Data science and software testing

Data science is not just statistics, it is an interdisciplinary field like bioinformatics, combining mathematics, statistics, computer science, information science etc.
Just like Big Data, it's a buzz word, but a data scientist, according to Coursera, has one goal:

Ask the right questions, manipulate data sets, and create visualizations to communicate results.

Well, that's the same in software testing.
Without the correct question, dataset and visualization (report) a software tester can't inform the stakeholder about the state of quality of the object under test.

Now I know testers have tools like Jira, Microsoft Excel and Selenium to help them.
Why should we know about data science then?
Well, as I said before, a fool with a tool is just a fool.
You maybe know how to use many testtools, but the most important thing a tester does is asking the right questions. This triggers the other stakeholders to answer these and this way possible issues are found.
Data science is all about asking the right questions. It can help the tester with creating the question and deriving the testset, even when the testset has missing data. It also learns the tester how to visualize its findings.
Testtools can also do these things, but, in my opinion, a tester should be able to do it himself.
Knowing data science can help the tester to stay critical. 
There are a lot of data science courses online like Coursera or Udacity.
Try a course, it won't be easy, but that's part of the learning.

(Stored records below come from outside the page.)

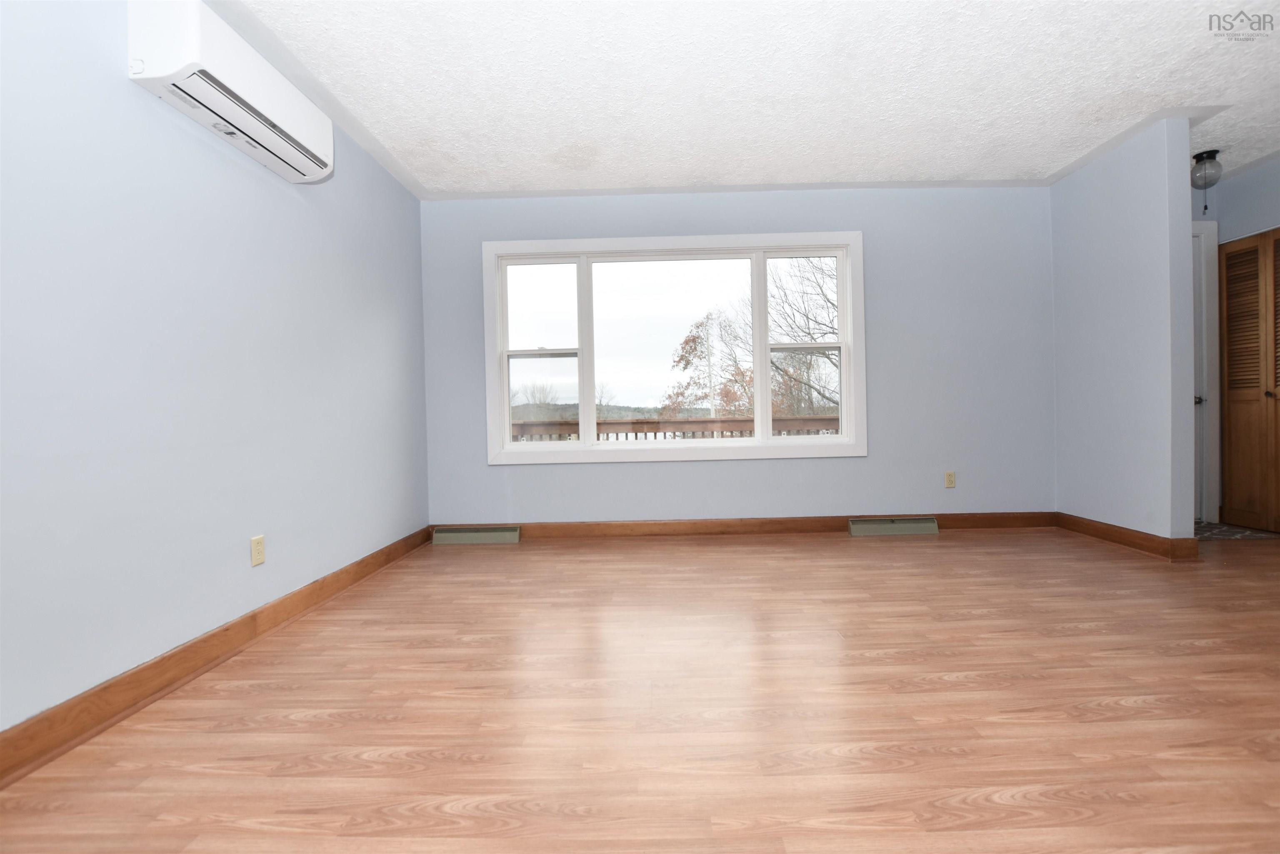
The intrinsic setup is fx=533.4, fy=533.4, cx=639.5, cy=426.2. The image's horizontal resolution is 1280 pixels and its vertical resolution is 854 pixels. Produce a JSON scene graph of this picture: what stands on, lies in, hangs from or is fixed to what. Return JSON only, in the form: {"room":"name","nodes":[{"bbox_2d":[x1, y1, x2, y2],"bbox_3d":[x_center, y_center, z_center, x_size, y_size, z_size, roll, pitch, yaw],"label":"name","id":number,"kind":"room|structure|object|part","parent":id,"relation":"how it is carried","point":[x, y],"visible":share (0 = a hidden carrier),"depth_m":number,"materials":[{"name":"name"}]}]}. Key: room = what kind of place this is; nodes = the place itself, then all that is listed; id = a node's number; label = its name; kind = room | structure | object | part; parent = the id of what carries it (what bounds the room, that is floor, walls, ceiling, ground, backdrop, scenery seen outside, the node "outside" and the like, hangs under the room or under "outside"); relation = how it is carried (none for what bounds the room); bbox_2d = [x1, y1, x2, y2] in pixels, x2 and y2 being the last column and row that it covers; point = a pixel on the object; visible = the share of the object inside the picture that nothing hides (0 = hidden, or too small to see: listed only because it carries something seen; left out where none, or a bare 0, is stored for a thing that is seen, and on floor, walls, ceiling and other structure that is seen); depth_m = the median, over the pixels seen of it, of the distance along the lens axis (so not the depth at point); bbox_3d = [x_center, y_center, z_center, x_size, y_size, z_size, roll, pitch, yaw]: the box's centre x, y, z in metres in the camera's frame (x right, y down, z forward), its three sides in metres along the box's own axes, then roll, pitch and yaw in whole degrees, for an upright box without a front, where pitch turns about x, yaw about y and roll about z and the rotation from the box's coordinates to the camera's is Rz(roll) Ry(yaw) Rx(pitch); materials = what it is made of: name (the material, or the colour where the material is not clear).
{"room":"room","nodes":[
{"label":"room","id":0,"kind":"room"},
{"bbox_2d":[0,0,429,744],"bbox_3d":[-1.650,-0.365,1.343,0.151,2.451,5.351,-1,1,0],"label":"left wall","id":1,"kind":"structure","parent":0,"point":[284,205],"depth_m":1.78,"materials":[{"name":"blue paint"}]},
{"bbox_2d":[0,526,435,788],"bbox_3d":[-1.520,0.801,1.452,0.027,0.111,4.708,-1,1,0],"label":"left baseboard","id":2,"kind":"structure","parent":1,"relation":"attached to","point":[103,690],"depth_m":1.72,"materials":[{"name":"brown wood"}]},
{"bbox_2d":[124,0,333,184],"bbox_3d":[-1.504,-1.257,2.043,0.212,0.290,0.797,-1,1,0],"label":"air conditioner","id":3,"kind":"object","parent":1,"relation":"attached to","point":[286,110],"visible":0.98,"depth_m":1.85,"materials":[{"name":"white plastic"}]},
{"bbox_2d":[250,534,265,566],"bbox_3d":[-1.546,0.501,2.161,0.008,0.115,0.070,-1,1,0],"label":"wall socket","id":4,"kind":"object","parent":1,"relation":"attached to","point":[256,558],"visible":0.98,"depth_m":2.16,"materials":[{"name":"beige plastic"}]},
{"bbox_2d":[0,525,1279,853],"bbox_3d":[1.462,0.853,1.235,6.466,0.114,5.627,-1,1,0],"label":"floor","id":5,"kind":"structure","parent":0,"point":[499,558],"depth_m":1.52,"materials":[{"name":"brown wood"}]},
{"bbox_2d":[432,525,520,544],"bbox_3d":[-1.152,0.762,3.742,0.590,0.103,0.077,-1,1,0],"label":"floor vent","id":6,"kind":"object","parent":5,"relation":"on","point":[482,533],"visible":0.97,"depth_m":3.72,"materials":[{"name":"metal"}]},
{"bbox_2d":[847,515,939,536],"bbox_3d":[1.779,0.694,3.749,0.611,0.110,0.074,-1,1,0],"label":"floor vent","id":7,"kind":"object","parent":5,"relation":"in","point":[930,521],"visible":0.97,"depth_m":3.73,"materials":[{"name":"metal"}]},
{"bbox_2d":[418,184,1047,522],"bbox_3d":[0.929,-0.464,3.883,5.091,2.464,0.158,-1,1,0],"label":"back wall","id":8,"kind":"structure","parent":0,"point":[539,476],"depth_m":3.81,"materials":[{"name":"paint"}]},
{"bbox_2d":[480,230,869,465],"bbox_3d":[0.243,-0.544,3.862,2.710,1.601,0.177,-1,1,0],"label":"window","id":9,"kind":"structure","parent":8,"relation":"in","point":[840,304],"depth_m":3.84,"materials":[{"name":"white glass"}]},
{"bbox_3d":[-0.734,-0.547,3.876,0.639,1.369,0.122,-1,1,0],"label":"sash","id":10,"kind":"part","parent":9,"relation":"part of","materials":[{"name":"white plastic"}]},
{"bbox_3d":[0.227,-0.497,3.856,1.241,1.371,0.080,-1,1,0],"label":"pane","id":11,"kind":"part","parent":9,"relation":"part of","materials":[{"name":"clear glass"}]},
{"bbox_2d":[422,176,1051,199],"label":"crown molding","id":12,"kind":"structure","parent":8,"relation":"attached to","point":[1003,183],"depth_m":3.73,"materials":[{"name":"white paint"}]},
{"bbox_2d":[432,511,1057,538],"bbox_3d":[0.730,0.712,3.821,4.436,0.112,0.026,-1,1,0],"label":"back baseboard","id":13,"kind":"structure","parent":8,"relation":"attached to","point":[965,518],"depth_m":3.81,"materials":[{"name":"brown wood"}]},
{"bbox_2d":[943,470,956,487],"bbox_3d":[2.263,0.385,3.888,0.070,0.115,0.009,-1,1,0],"label":"wall socket","id":14,"kind":"object","parent":8,"relation":"attached to","point":[950,478],"visible":0.98,"depth_m":3.89,"materials":[{"name":"beige plastic"}]},
{"bbox_2d":[204,0,1279,195],"bbox_3d":[1.569,-1.717,1.361,7.061,0.115,5.651,-1,1,0],"label":"ceiling","id":15,"kind":"structure","parent":0,"point":[1055,163],"depth_m":2.59,"materials":[{"name":"white paint"}]},
{"bbox_2d":[1190,149,1221,206],"bbox_3d":[3.600,-1.564,3.402,0.153,0.356,0.152,-1,1,0],"label":"ceiling light","id":16,"kind":"object","parent":15,"relation":"attached to","point":[1208,155],"visible":0.96,"depth_m":3.37,"materials":[{"name":"clear glass"}]},
{"bbox_2d":[1049,115,1197,547],"bbox_3d":[2.998,-0.504,3.388,0.127,2.468,0.923,-1,1,0],"label":"right partition wall","id":17,"kind":"structure","parent":0,"point":[1078,217],"depth_m":3.21,"materials":[{"name":"paint"}]},
{"bbox_2d":[1055,511,1197,559],"bbox_3d":[2.969,0.671,3.386,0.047,0.110,0.901,-1,1,0],"label":"baseboard","id":18,"kind":"structure","parent":17,"relation":"attached to","point":[1131,541],"depth_m":3.23,"materials":[{"name":"brown wood"}]},
{"bbox_2d":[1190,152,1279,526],"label":"hallway wall","id":19,"kind":"structure","parent":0,"point":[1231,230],"depth_m":3.63,"materials":[{"name":"paint"}]},
{"bbox_2d":[1192,218,1222,521],"bbox_3d":[3.807,-0.370,3.824,0.764,2.135,0.215,-1,1,0],"label":"door","id":20,"kind":"structure","parent":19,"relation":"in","point":[1203,513],"depth_m":3.80,"materials":[{"name":"white paint"}]},
{"bbox_3d":[4.040,-0.191,3.887,0.068,0.061,0.073,-1,1,0],"label":"doorknob","id":21,"kind":"part","parent":20,"relation":"part of","materials":[{"name":"silver metal"}]},
{"bbox_2d":[1217,227,1279,531],"bbox_3d":[4.151,-0.304,3.442,0.087,1.993,0.810,-1,1,0],"label":"louvered closet door","id":22,"kind":"structure","parent":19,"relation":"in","point":[1231,386],"depth_m":3.62,"materials":[{"name":"brown wood"}]},
{"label":"louvered panel","id":23,"kind":"part","parent":22,"relation":"part of","materials":[{"name":"brown wood"}]},
{"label":"knob","id":24,"kind":"part","parent":22,"relation":"part of","materials":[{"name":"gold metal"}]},
{"bbox_2d":[1191,521,1279,539],"bbox_3d":[3.851,0.706,3.655,0.768,0.007,0.574,-1,1,0],"label":"tile floor","id":25,"kind":"object","parent":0,"point":[1216,531],"visible":0.42,"depth_m":3.54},
{"label":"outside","id":26,"kind":"structure","parent":0,"visible":0},
{"label":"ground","id":27,"kind":"structure","parent":26,"visible":0},
{"bbox_2d":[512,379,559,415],"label":"bare tree","id":28,"kind":"object","parent":27,"relation":"on","point":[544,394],"visible":0.56,"materials":[{"name":"plant"}]},
{"bbox_2d":[510,414,839,440],"bbox_3d":[0.418,0.355,5.749,6.433,1.051,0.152,-1,1,0],"label":"deck railing","id":29,"kind":"object","parent":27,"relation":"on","point":[712,421],"visible":0.22,"depth_m":5.74,"materials":[{"name":"brown wood"}]},
{"bbox_2d":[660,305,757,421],"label":"tree","id":30,"kind":"object","parent":27,"relation":"on","point":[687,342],"visible":0.62,"materials":[{"name":"plant"}]},
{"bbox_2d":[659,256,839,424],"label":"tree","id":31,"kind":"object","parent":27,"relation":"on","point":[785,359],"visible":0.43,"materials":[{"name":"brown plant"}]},
{"bbox_2d":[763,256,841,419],"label":"bare tree","id":32,"kind":"object","parent":27,"relation":"on","point":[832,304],"visible":0.45,"materials":[{"name":"plant"}]}
]}

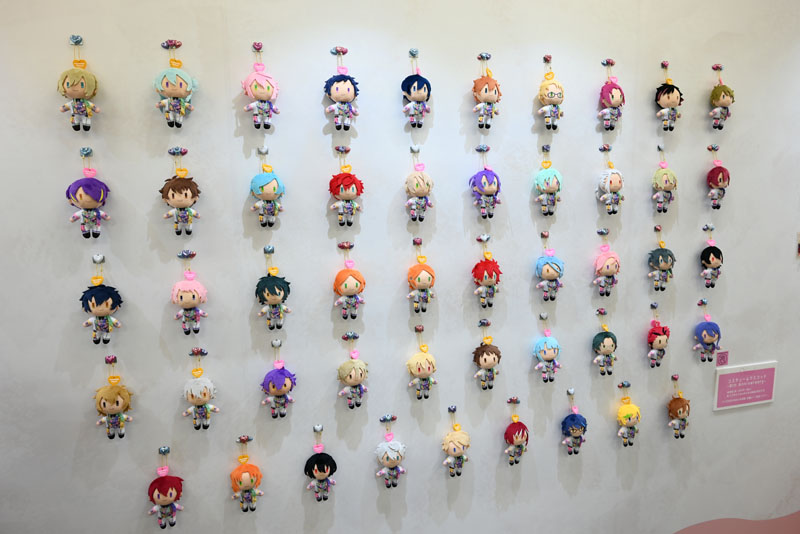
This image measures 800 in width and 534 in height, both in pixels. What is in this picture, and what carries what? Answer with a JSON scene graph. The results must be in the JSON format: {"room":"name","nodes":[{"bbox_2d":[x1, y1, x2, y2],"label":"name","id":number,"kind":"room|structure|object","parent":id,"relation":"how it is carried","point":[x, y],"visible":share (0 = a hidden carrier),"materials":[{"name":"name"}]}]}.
{"room":"shop","nodes":[
{"label":"shop","id":0,"kind":"room"},
{"bbox_2d":[1,0,799,533],"label":"wall","id":1,"kind":"structure","parent":0,"point":[318,226],"materials":[{"name":"paint"}]},
{"bbox_2d":[58,34,99,130],"label":"doll","id":2,"kind":"object","parent":1,"relation":"attached to","point":[80,87],"visible":0.98,"materials":[{"name":"beige fabric"}]},
{"bbox_2d":[65,148,110,238],"label":"doll","id":3,"kind":"object","parent":1,"relation":"attached to","point":[85,198],"visible":0.98,"materials":[{"name":"fabric"}]},
{"bbox_2d":[80,254,122,345],"label":"doll","id":4,"kind":"object","parent":1,"relation":"attached to","point":[97,309],"visible":0.98,"materials":[{"name":"fabric"}]},
{"bbox_2d":[94,356,134,438],"label":"doll","id":5,"kind":"object","parent":1,"relation":"attached to","point":[118,391],"visible":0.98,"materials":[{"name":"fabric"}]},
{"bbox_2d":[147,446,184,526],"label":"doll","id":6,"kind":"object","parent":1,"relation":"attached to","point":[172,492],"visible":0.98,"materials":[{"name":"fabric"}]},
{"bbox_2d":[153,40,196,128],"label":"doll","id":7,"kind":"object","parent":1,"relation":"attached to","point":[180,86],"visible":0.98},
{"bbox_2d":[159,148,200,235],"label":"doll","id":8,"kind":"object","parent":1,"relation":"attached to","point":[187,196],"visible":0.98,"materials":[{"name":"fabric"}]},
{"bbox_2d":[172,250,207,335],"label":"doll","id":9,"kind":"object","parent":1,"relation":"attached to","point":[193,296],"visible":0.97,"materials":[{"name":"pink fabric"}]},
{"bbox_2d":[182,348,220,431],"label":"doll","id":10,"kind":"object","parent":1,"relation":"attached to","point":[202,396],"visible":0.97,"materials":[{"name":"white fabric"}]},
{"bbox_2d":[229,435,263,512],"label":"doll","id":11,"kind":"object","parent":1,"relation":"attached to","point":[243,477],"visible":0.98,"materials":[{"name":"fabric"}]},
{"bbox_2d":[242,42,278,129],"label":"doll","id":12,"kind":"object","parent":1,"relation":"attached to","point":[268,87],"visible":0.98,"materials":[{"name":"pink fabric"}]},
{"bbox_2d":[249,146,284,228],"label":"doll","id":13,"kind":"object","parent":1,"relation":"attached to","point":[274,187],"visible":0.97,"materials":[{"name":"fabric"}]},
{"bbox_2d":[256,247,290,329],"label":"doll","id":14,"kind":"object","parent":1,"relation":"attached to","point":[270,298],"visible":0.97,"materials":[{"name":"fabric"}]},
{"bbox_2d":[260,339,296,419],"label":"doll","id":15,"kind":"object","parent":1,"relation":"attached to","point":[287,383],"visible":0.97,"materials":[{"name":"purple fabric"}]},
{"bbox_2d":[304,424,337,502],"label":"doll","id":16,"kind":"object","parent":1,"relation":"attached to","point":[321,469],"visible":0.97,"materials":[{"name":"fabric"}]},
{"bbox_2d":[324,48,358,130],"label":"doll","id":17,"kind":"object","parent":1,"relation":"attached to","point":[343,98],"visible":0.98,"materials":[{"name":"fabric"}]},
{"bbox_2d":[328,145,364,228],"label":"doll","id":18,"kind":"object","parent":1,"relation":"attached to","point":[346,198],"visible":0.97,"materials":[{"name":"fabric"}]},
{"bbox_2d":[333,242,365,320],"label":"doll","id":19,"kind":"object","parent":1,"relation":"attached to","point":[346,285],"visible":0.97,"materials":[{"name":"fabric"}]},
{"bbox_2d":[337,333,368,410],"label":"doll","id":20,"kind":"object","parent":1,"relation":"attached to","point":[349,382],"visible":0.97,"materials":[{"name":"beige fabric"}]},
{"bbox_2d":[374,414,406,489],"label":"doll","id":21,"kind":"object","parent":1,"relation":"attached to","point":[396,458],"visible":0.98,"materials":[{"name":"white fabric"}]},
{"bbox_2d":[401,50,431,127],"label":"doll","id":22,"kind":"object","parent":1,"relation":"attached to","point":[412,91],"visible":0.97,"materials":[{"name":"fabric"}]},
{"bbox_2d":[405,144,433,221],"label":"doll","id":23,"kind":"object","parent":1,"relation":"attached to","point":[421,190],"visible":0.97,"materials":[{"name":"beige fabric"}]},
{"bbox_2d":[407,238,435,314],"label":"doll","id":24,"kind":"object","parent":1,"relation":"attached to","point":[414,284],"visible":0.96,"materials":[{"name":"fabric"}]},
{"bbox_2d":[406,325,437,400],"label":"doll","id":25,"kind":"object","parent":1,"relation":"attached to","point":[414,371],"visible":0.97,"materials":[{"name":"beige fabric"}]},
{"bbox_2d":[441,405,470,478],"label":"doll","id":26,"kind":"object","parent":1,"relation":"attached to","point":[454,450],"visible":0.98,"materials":[{"name":"beige fabric"}]},
{"bbox_2d":[468,144,500,218],"label":"doll","id":27,"kind":"object","parent":1,"relation":"attached to","point":[487,173],"visible":0.97,"materials":[{"name":"purple fabric"}]},
{"bbox_2d":[472,54,500,129],"label":"doll","id":28,"kind":"object","parent":1,"relation":"attached to","point":[490,98],"visible":0.98,"materials":[{"name":"fabric"}]},
{"bbox_2d":[472,234,500,308],"label":"doll","id":29,"kind":"object","parent":1,"relation":"attached to","point":[490,277],"visible":0.97,"materials":[{"name":"fabric"}]},
{"bbox_2d":[472,319,501,390],"label":"doll","id":30,"kind":"object","parent":1,"relation":"attached to","point":[489,360],"visible":0.97,"materials":[{"name":"fabric"}]},
{"bbox_2d":[503,398,529,466],"label":"doll","id":31,"kind":"object","parent":1,"relation":"attached to","point":[517,441],"visible":0.98,"materials":[{"name":"fabric"}]},
{"bbox_2d":[532,314,562,383],"label":"doll","id":32,"kind":"object","parent":1,"relation":"attached to","point":[550,351],"visible":0.97,"materials":[{"name":"fabric"}]},
{"bbox_2d":[534,144,562,216],"label":"doll","id":33,"kind":"object","parent":1,"relation":"attached to","point":[551,187],"visible":0.97,"materials":[{"name":"fabric"}]},
{"bbox_2d":[534,230,564,302],"label":"doll","id":34,"kind":"object","parent":1,"relation":"attached to","point":[550,274],"visible":0.97,"materials":[{"name":"fabric"}]},
{"bbox_2d":[537,56,563,130],"label":"doll","id":35,"kind":"object","parent":1,"relation":"attached to","point":[556,98],"visible":0.98,"materials":[{"name":"white fabric"}]},
{"bbox_2d":[561,390,587,455],"label":"doll","id":36,"kind":"object","parent":1,"relation":"attached to","point":[575,430],"visible":0.98,"materials":[{"name":"blue fabric"}]},
{"bbox_2d":[591,309,618,375],"label":"doll","id":37,"kind":"object","parent":1,"relation":"attached to","point":[605,351],"visible":0.97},
{"bbox_2d":[593,229,619,296],"label":"doll","id":38,"kind":"object","parent":1,"relation":"attached to","point":[611,260],"visible":0.97,"materials":[{"name":"pink fabric"}]},
{"bbox_2d":[597,144,624,214],"label":"doll","id":39,"kind":"object","parent":1,"relation":"attached to","point":[616,186],"visible":0.98,"materials":[{"name":"white fabric"}]},
{"bbox_2d":[598,59,624,131],"label":"doll","id":40,"kind":"object","parent":1,"relation":"attached to","point":[616,100],"visible":0.97,"materials":[{"name":"pink fabric"}]},
{"bbox_2d":[615,382,640,446],"label":"doll","id":41,"kind":"object","parent":1,"relation":"attached to","point":[630,414],"visible":0.98,"materials":[{"name":"fabric"}]},
{"bbox_2d":[646,303,670,368],"label":"doll","id":42,"kind":"object","parent":1,"relation":"attached to","point":[659,341],"visible":0.97,"materials":[{"name":"fabric"}]},
{"bbox_2d":[647,225,674,292],"label":"doll","id":43,"kind":"object","parent":1,"relation":"attached to","point":[663,265],"visible":0.97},
{"bbox_2d":[652,144,677,212],"label":"doll","id":44,"kind":"object","parent":1,"relation":"attached to","point":[664,173],"visible":0.97,"materials":[{"name":"beige fabric"}]},
{"bbox_2d":[655,61,682,131],"label":"doll","id":45,"kind":"object","parent":1,"relation":"attached to","point":[663,101],"visible":0.98,"materials":[{"name":"fabric"}]},
{"bbox_2d":[666,373,689,438],"label":"doll","id":46,"kind":"object","parent":1,"relation":"attached to","point":[678,414],"visible":0.98,"materials":[{"name":"fabric"}]},
{"bbox_2d":[693,298,721,362],"label":"doll","id":47,"kind":"object","parent":1,"relation":"attached to","point":[709,338],"visible":0.98,"materials":[{"name":"fabric"}]},
{"bbox_2d":[699,224,722,288],"label":"doll","id":48,"kind":"object","parent":1,"relation":"attached to","point":[714,263],"visible":0.97,"materials":[{"name":"fabric"}]},
{"bbox_2d":[706,144,729,209],"label":"doll","id":49,"kind":"object","parent":1,"relation":"attached to","point":[720,186],"visible":0.97,"materials":[{"name":"fabric"}]},
{"bbox_2d":[708,64,734,130],"label":"doll","id":50,"kind":"object","parent":1,"relation":"attached to","point":[727,98],"visible":0.97,"materials":[{"name":"fabric"}]},
{"bbox_2d":[715,350,727,366],"label":"pink sticker","id":51,"kind":"object","parent":1,"relation":"attached to","point":[720,360],"visible":0.98,"materials":[{"name":"pink"}]},
{"bbox_2d":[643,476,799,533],"label":"wall decal","id":52,"kind":"object","parent":1,"relation":"attached to","point":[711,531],"visible":0.9,"materials":[{"name":"pink"}]},
{"bbox_2d":[713,361,776,410],"label":"sign","id":53,"kind":"object","parent":1,"relation":"attached to","point":[747,379],"visible":0.99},
{"bbox_2d":[796,231,799,257],"label":"wall sticker","id":54,"kind":"object","parent":1,"relation":"attached to","point":[799,245],"visible":0.98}
]}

Software testers can learn from data science to help them in their daily work: ask open minded critical questions, testdata development and processing, testtool selection and visualizing the quality of the object under test.

For me, data science increased my ability to ask the right questions and diminished the fear of going too deep into the data. 
A software tester never should be afraid to ask the right questions to different (!) people, go deep if neccesary and report his/her findings
You have a job to do: Visualize the quality of the object under test, as critical as possible!